R0:
Reviewer #1: Title: Probabilistic Forecasting of Monthly Dengue Cases Using Epidemiological and Climate Signals: A BiLSTM–Naive Bayes Model Versus Mechanistic and Count-Model Baselines.
Manuscript Number: PGPH-D-25-03170
This manuscript presents a rigorous comparative study of probabilistic forecasting models for monthly dengue incidence in Freetown, Sierra Leone, covering the period 2015–2025. It evaluates four major model classes—NB-GLM, INGARCH-NB, Renewal-NB, and BiLSTM-NB—under a leakage-safe rolling-origin evaluation. The article demonstrates strong methodological maturity, careful control of data leakage, and thorough probabilistic evaluation using proper scoring rules, interval coverage, sharpness metrics, PIT diagnostics, and Diebold–Mariano tests.
The manuscript is generally well-written, technically sound, and addresses an important operational public health problem. It positions itself as one of the few works offering aligned comparisons of mechanistic, statistical, and deep-learning models under realistic constraints for West African dengue surveillance.
This article presents a methodologically rigorous comparison of four probabilistic forecasting approaches—NB-GLM, INGARCH-NB, Renewal-NB, and BiLSTM-NB—applied to monthly dengue case data from Freetown, Sierra Leone (2015–2025). The study addresses an important gap by evaluating mechanistic, statistical, and deep-learning models under aligned, leakage-safe conditions. While the work is comprehensive and technically strong, several critical issues affect its accessibility, interpretability, and broader applicability.
Strengths
The study excels in methodological rigor. Its strict leakage safeguards, careful feature-timing rules, and use of expanding-window rolling-origin evaluation significantly strengthen reliability. The inclusion of proper scoring rules, interval coverage, sharpness metrics, PIT histograms, and Diebold–Mariano tests provides a complete probabilistic evaluation rarely seen in dengue forecasting studies. The horizon-specific findings—INGARCH-NB outperforming at 1–2 months and BiLSTM-NB excelling at 3 months—are well supported by aligned comparisons and statistical significance tests. The transparency of data, code, and alignment artefacts enhances reproducibility and credibility. Additionally, the manuscript offers practical guidance for operational forecasting, including a realistic “light climate” input strategy suitable for resource-limited settings.
Limitations
Despite its strengths, the manuscript is heavily technical, with extensive mathematical exposition in the main text. This may limit accessibility for public-health practitioners who are likely part of the target audience. The mechanistic renewal model is presented as a baseline but is arguably underspecified; the use of a short, fixed 3-month kernel may not realistically capture dengue’s generation interval dynamics, likely contributing to its poor performance. This limits the interpretive value of the mechanistic comparison. This limitation should be addressed.
The study’s climate treatment, while intentionally conservative, may underexploit important environmental drivers. Although justified operationally, this constraint restricts exploration of potentially meaningful lag structures or seasonal climate anomalies. The analysis is limited to a single city and monthly data frequency, raising questions about generalizability across geographies with different climate patterns and dengue transmission dynamics. Moreover, the monthly temporal resolution may obscure rapid outbreak shifts, possibly disadvantaging mechanistic and hybrid models that rely on finer-grained dynamics. This should be addressed.

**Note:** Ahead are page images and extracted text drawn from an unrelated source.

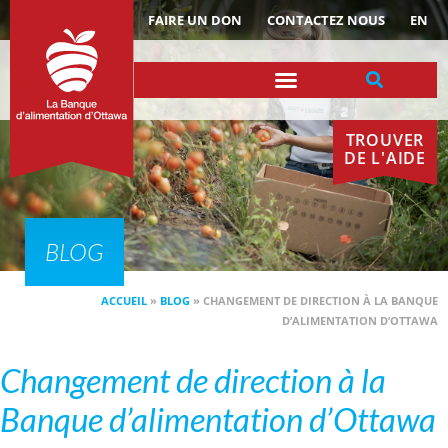
ACTUALITÉS
FAIRE UN DON
CONTACTEZ NOUS
EN
TROUVER
DE L'AIDE
BLOG
ACCUEIL
»
BLOG
»
CHANGEMENT DE DIRECTION À LA BANQUE
D’ALIMENTATION D’OTTAWA
Changement de direction à la
Banque d’alimentation d’Ottawa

The manuscript makes a valuable and original contribution to dengue forecasting, offering robust methodological innovations and practical insights for real-time surveillance systems. However, improved clarity, stronger justification for mechanistic assumptions, and expanded discussion of generalizability would enhance its usefulness and scholarly impact. With revisions to improve accessibility and contextual depth, the study is well positioned for publication and for informing operational forecasting practice in similar settings.

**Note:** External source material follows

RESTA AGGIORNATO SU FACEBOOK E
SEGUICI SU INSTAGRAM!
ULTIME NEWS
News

Reviewer #2: 1. What is PIT in the abstract stand for? The authors should avoid using abbreviations in the abstract.
2. The authors should providing some additional analysis, such as experimenting with alternative or longer serial-interval kernels, or simple sensitivity checks (e.g., different window lengths, or, if possible, finer temporal resolution).

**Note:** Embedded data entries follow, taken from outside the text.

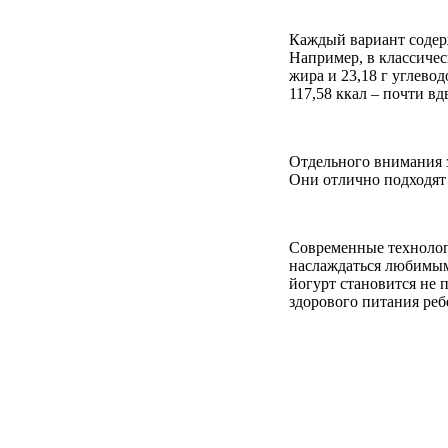
Каждый вариант содер
Например, в классическ
жира и 23,18 г углевод
117,58 ккал – почти в
Отдельного внимания 
Они отлично подходят
Современные технолог
наслаждаться любимым
йогурт становится не
здорового питания реб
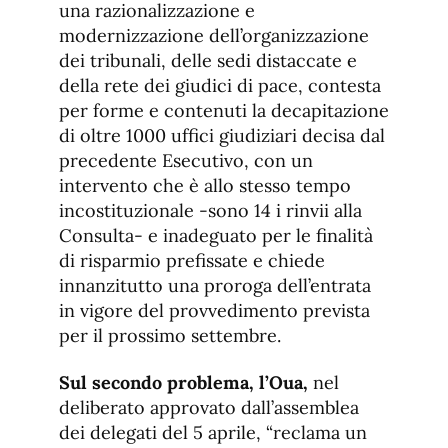
una razionalizzazione e
modernizzazione dell’organizzazione
dei tribunali, delle sedi distaccate e
della rete dei giudici di pace, contesta
per forme e contenuti la decapitazione
di oltre 1000 uffici giudiziari decisa dal
precedente Esecutivo, con un
intervento che è allo stesso tempo
incostituzionale -sono 14 i rinvii alla
Consulta- e inadeguato per le finalità
di risparmio prefissate e chiede
innanzitutto una proroga dell’entrata
in vigore del provvedimento prevista
per il prossimo settembre.
Sul secondo problema, l’Oua,
nel
deliberato approvato dall’assemblea
dei delegati del 5 aprile, “reclama un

3. Please, justifies the small climate feature set, mentioning any exploratory work with larger sets.
4. The authors should add a clearly labelled missing-data handling subsection that specifies: The imputation method, the number of imputed months, and how they were used in training/evaluation, plus any sensitivity.
5. While the architecture, optimization, and calibration steps are described, the process for choosing hyperparameters is not fully audit-ready.
6. I recommend that the authors conduct an additional experiment to demonstrate the generalizability of the proposed model.